The desire to have a house in Rose Valley is still strong in me.  It would be all mine. I can go there and be alone.  To be alone long enough to do nothing and everything. How can I do this? Why do I want to do this?

I’ve spent my life pleasing people, being polite and thinking of others before myself. I remember having to share a bag of chips with my friends but it would be rude if I asked to have some of their chips when the roles were reversed. I almost never had a bag of chips. We didn’t have money for those kinds of things. It was very hard to share.

My dad taught me these things, to give and not take. On the opposite side my mother is a taker. She is so selfish. I feel like my mother now.

Why do I have to give everything every time? Craig doesn’t want to live in the small town so we don’t. Craig doesn’t want to live in Regina so we don’t. Craig doesn’t want to share bank account so we don’t. Craig doesn’t care for eat healthy even if it is required for my health, so we don’t.  Oh the list could go on forever.  Am I being too judging?  Can I think of times when it was all about me? Not right now.

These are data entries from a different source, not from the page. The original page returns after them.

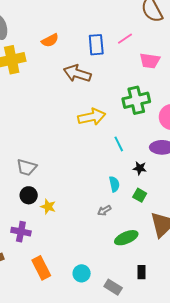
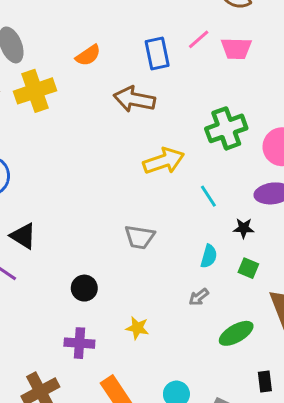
pink trapezoid: (150, 61) -> (236, 48), moved
gray trapezoid: (27, 167) -> (140, 237), moved
cyan semicircle: (114, 184) -> (209, 256), turned 35
yellow star: (48, 207) -> (137, 328), moved

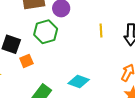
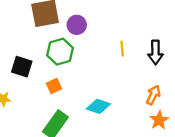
orange square: (26, 61) -> (54, 86), moved

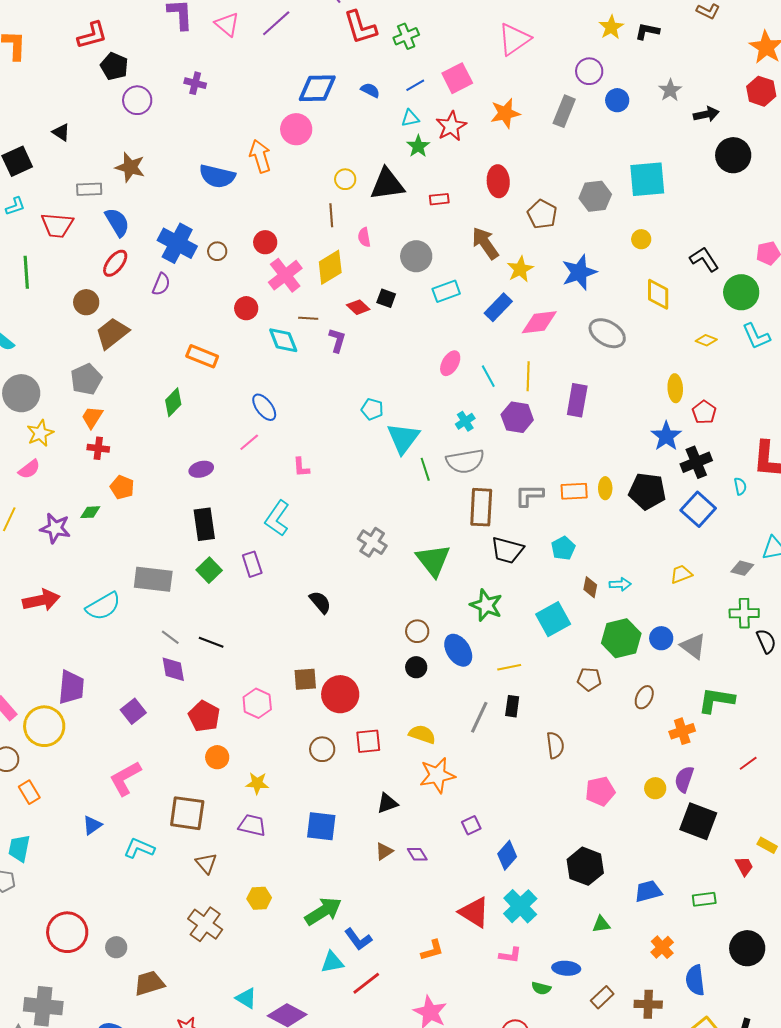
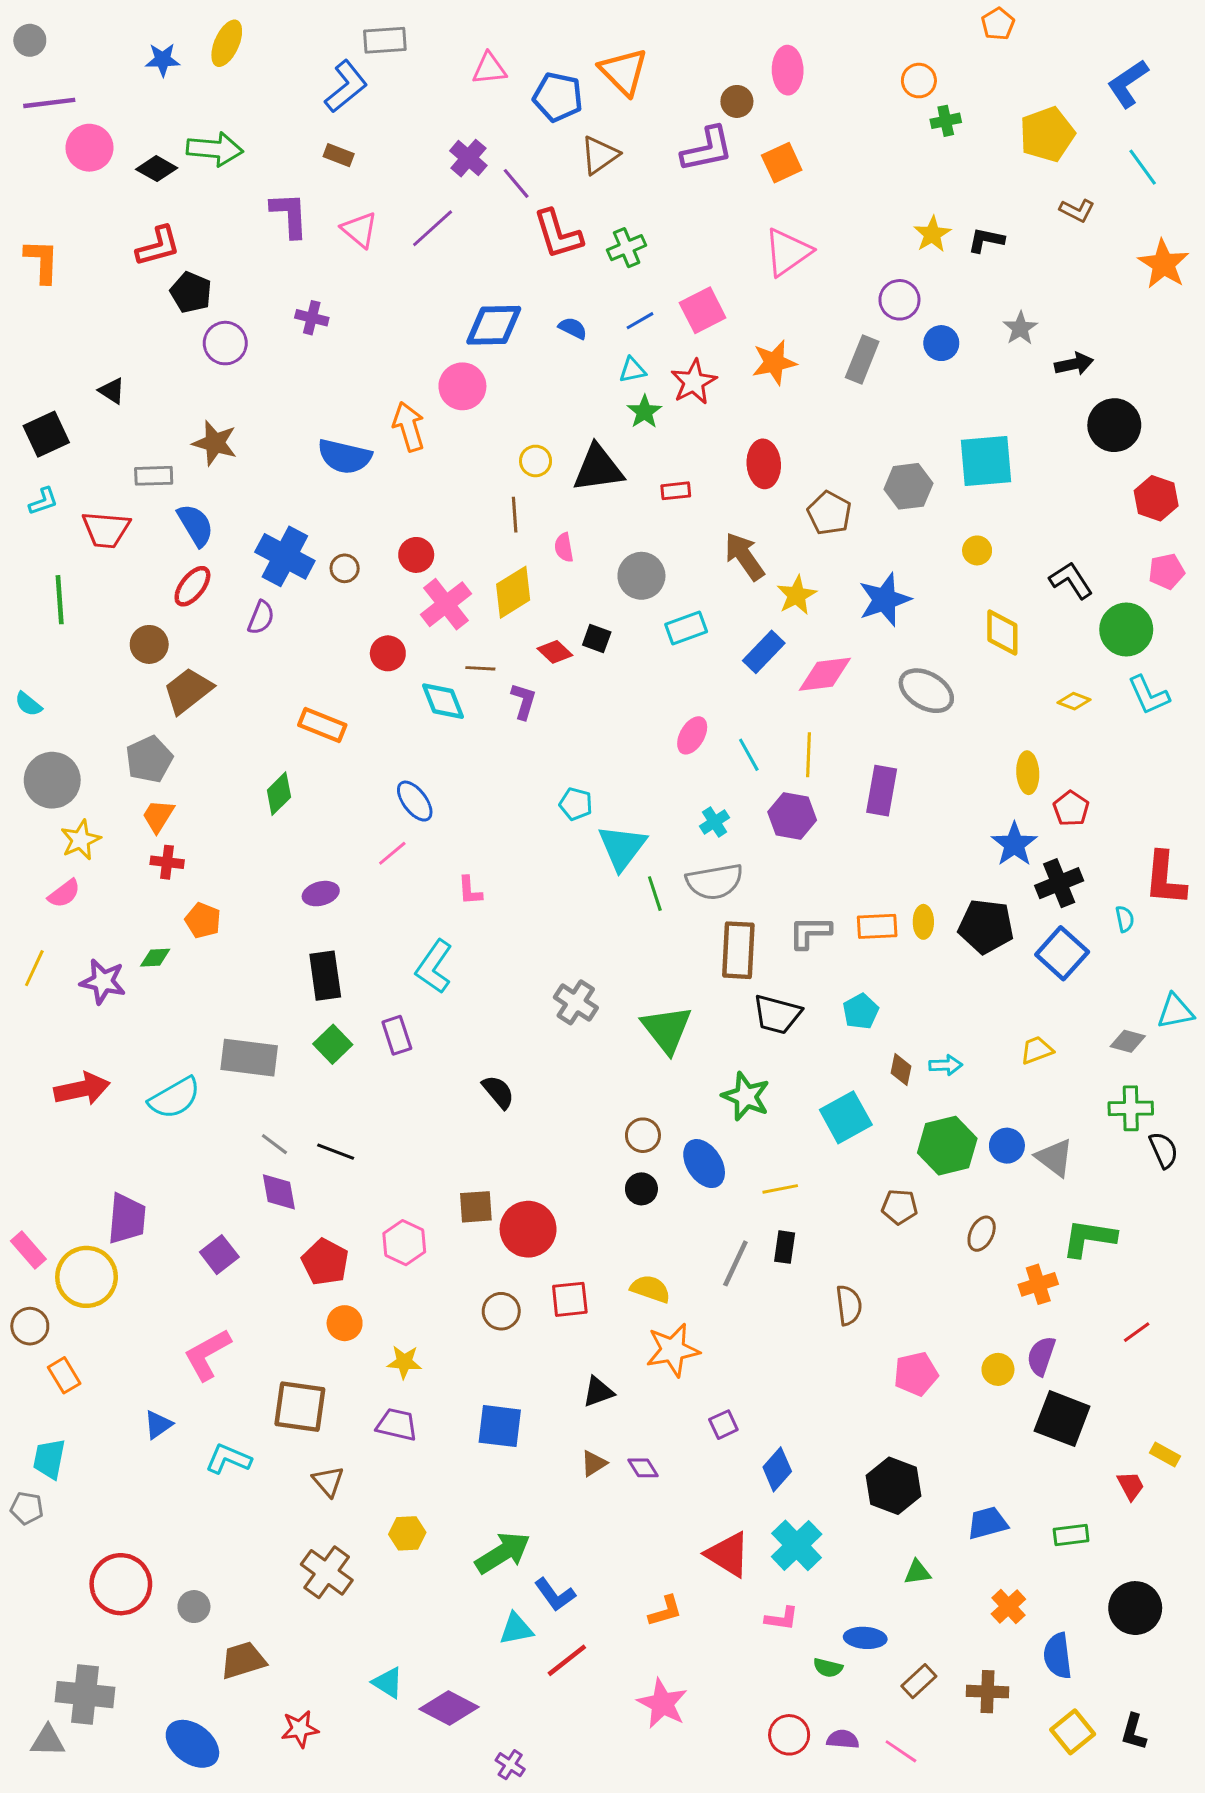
red hexagon: (761, 91) -> (1156, 498), moved

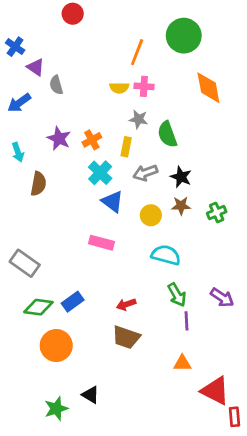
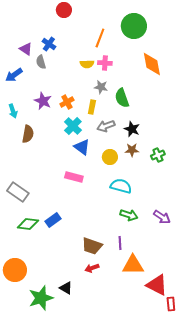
red circle: (73, 14) -> (64, 10), moved
blue cross: (15, 47) -> (49, 44), moved
green arrow: (177, 295) -> (129, 215), turned -42
red arrow: (126, 304) -> (92, 268), moved
purple line: (186, 321) -> (120, 243), moved
orange circle: (56, 346) -> (15, 270), moved
orange triangle: (182, 363) -> (133, 265), size x1.6
green star: (56, 409) -> (41, 298), size x1.4

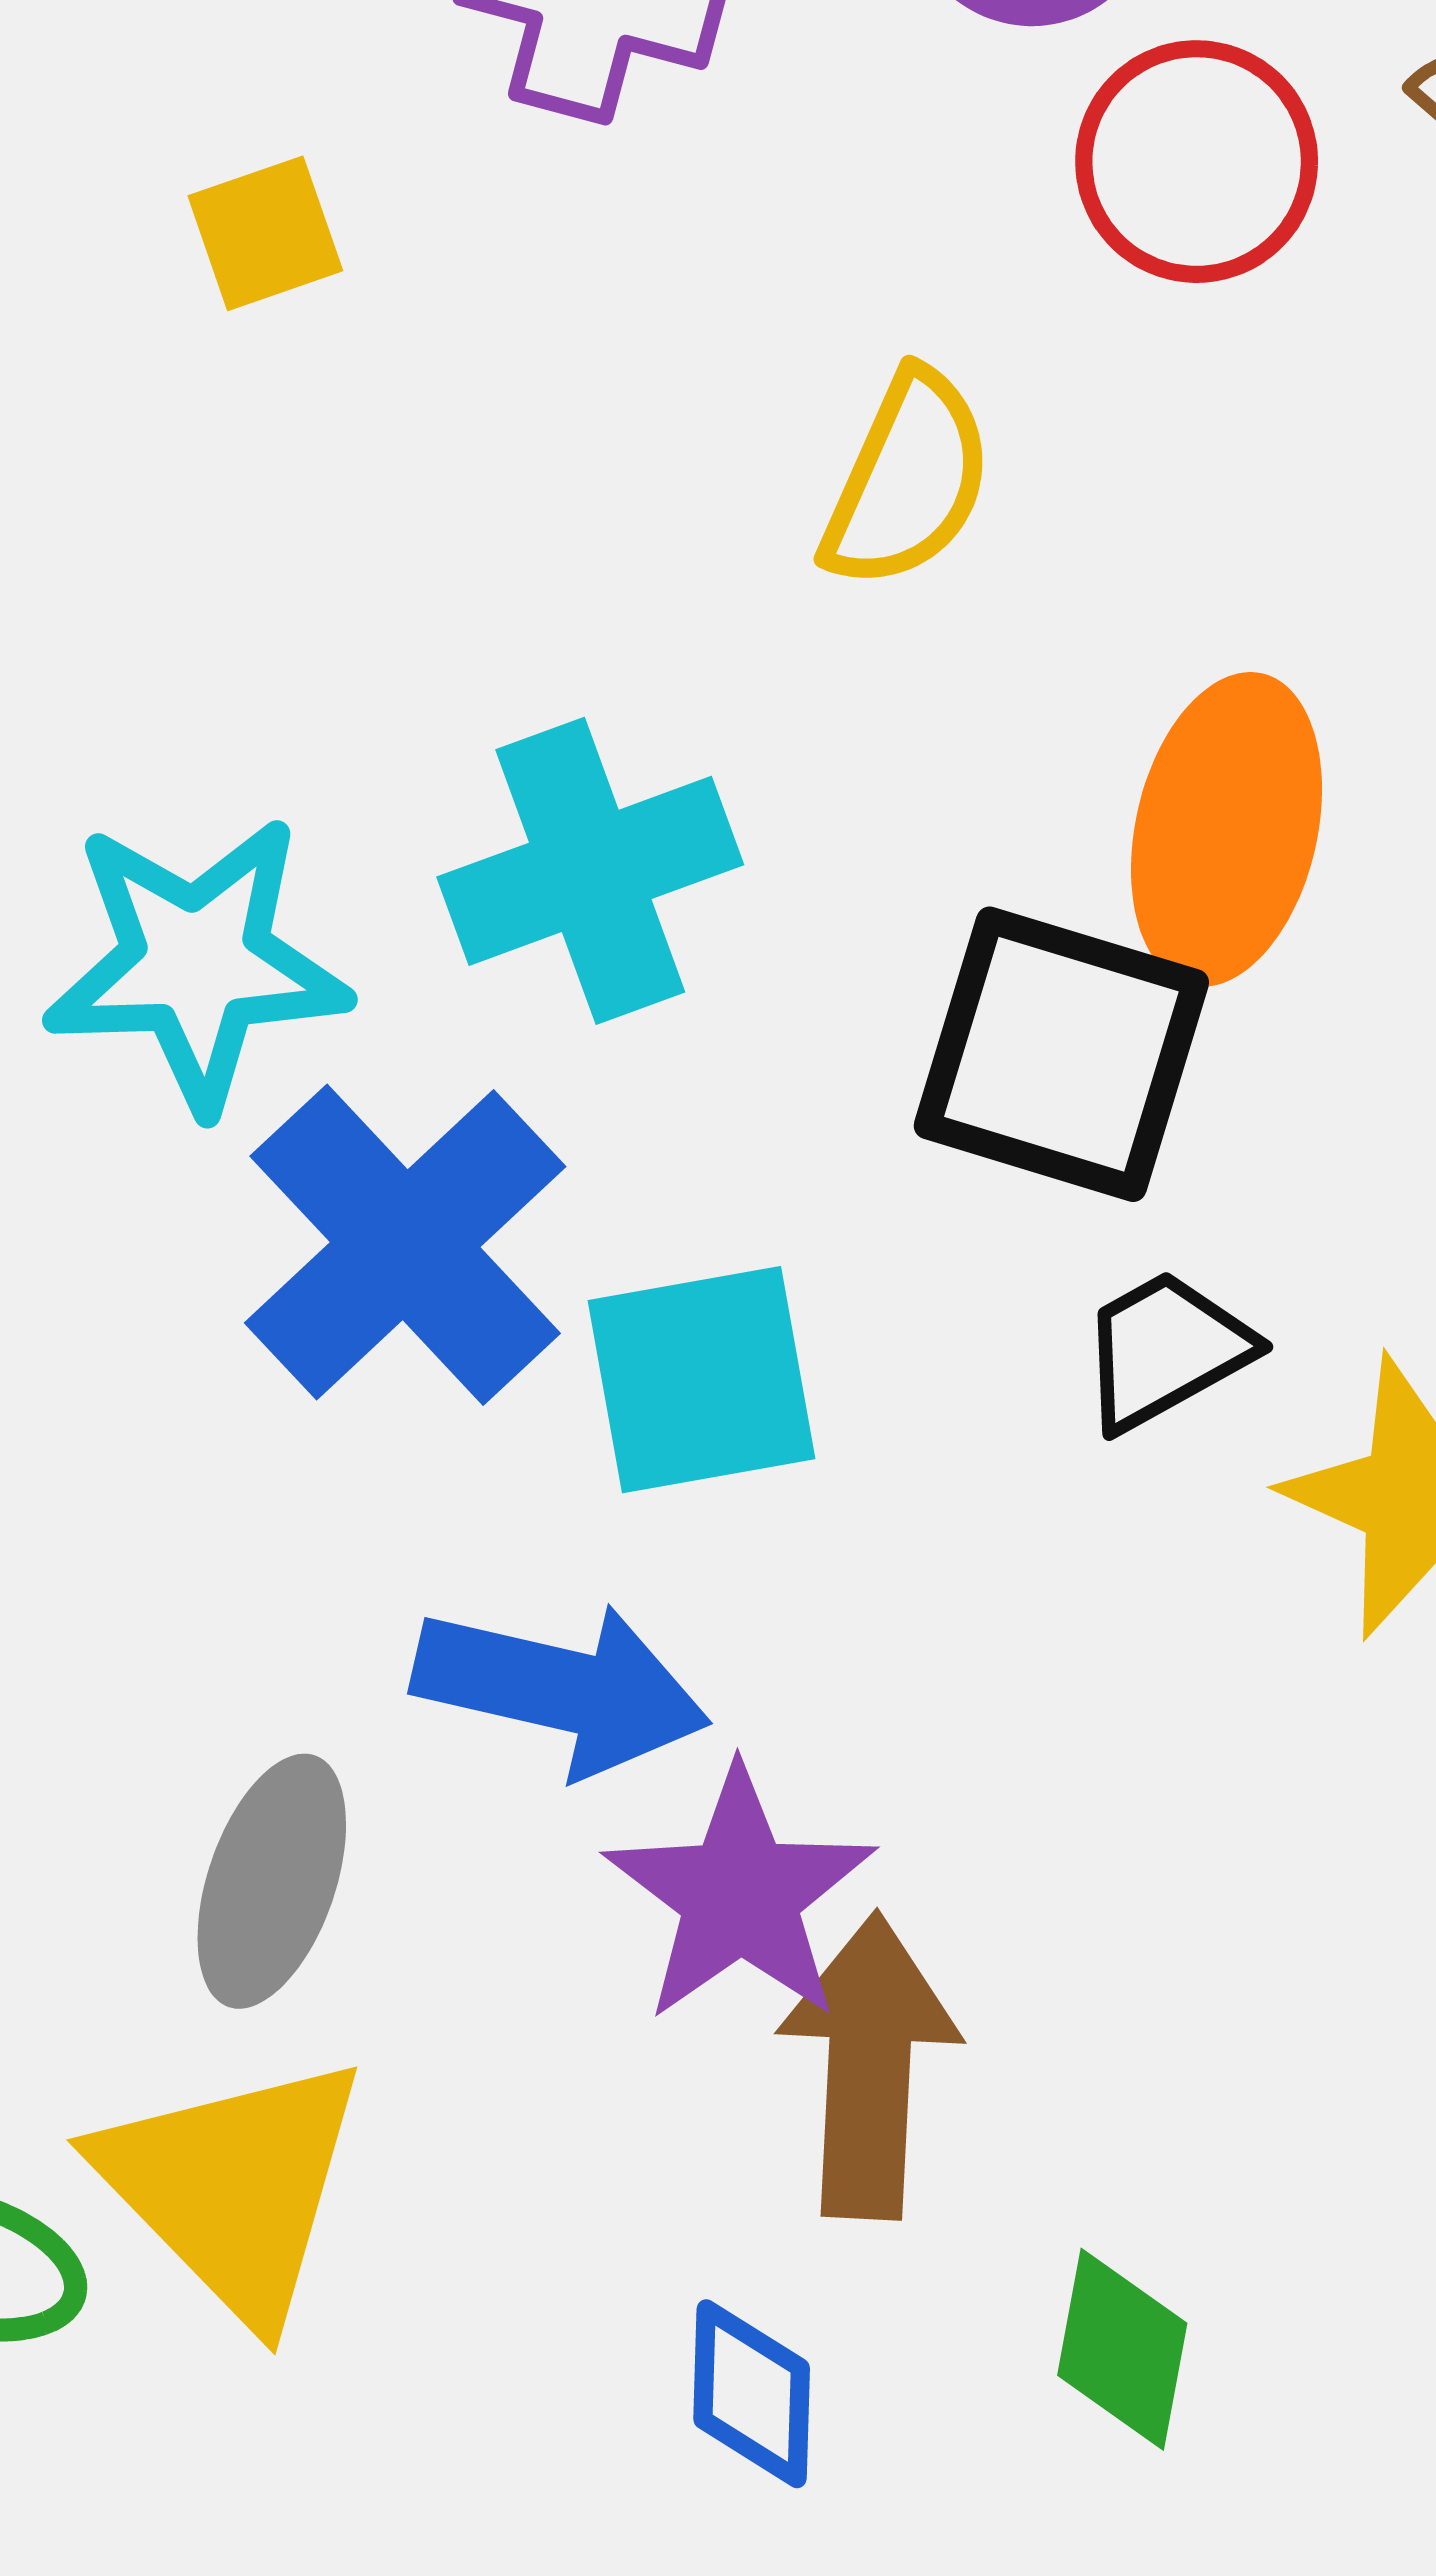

I feel like I am so accommodating and agreeable and giving and self-sacrificing and selfish and negative – why can’t I stop thinking this way? 

Why do I have to give all of me to the point where I feel guilty taking anything for myself?

Being proper (nice, agreeable, pleasant, caring, empathetic) is socially acceptable and will make you a treasure in the eye of others. You will be liked. Being liked by people is important. Everyone loves my dad. Everyone praises him. I used to think he was god-like until I saw how miserable he was and realized how much he argued and yelled at me all the time. My dad is agreeable, helpful, pleasant, giving, self-sacrificing, etc. Everyone praises him. Everyone who knows him will only say great things about him. But look how he suffers inside.

Somehow I’ve come to believe that this is the way to be. The only way to live. And yes I can’t stand it. I want to run from people because I will have to be something.

I feel that other people are more important than me and that these people give importance to my self worth. They can raise it or lower it.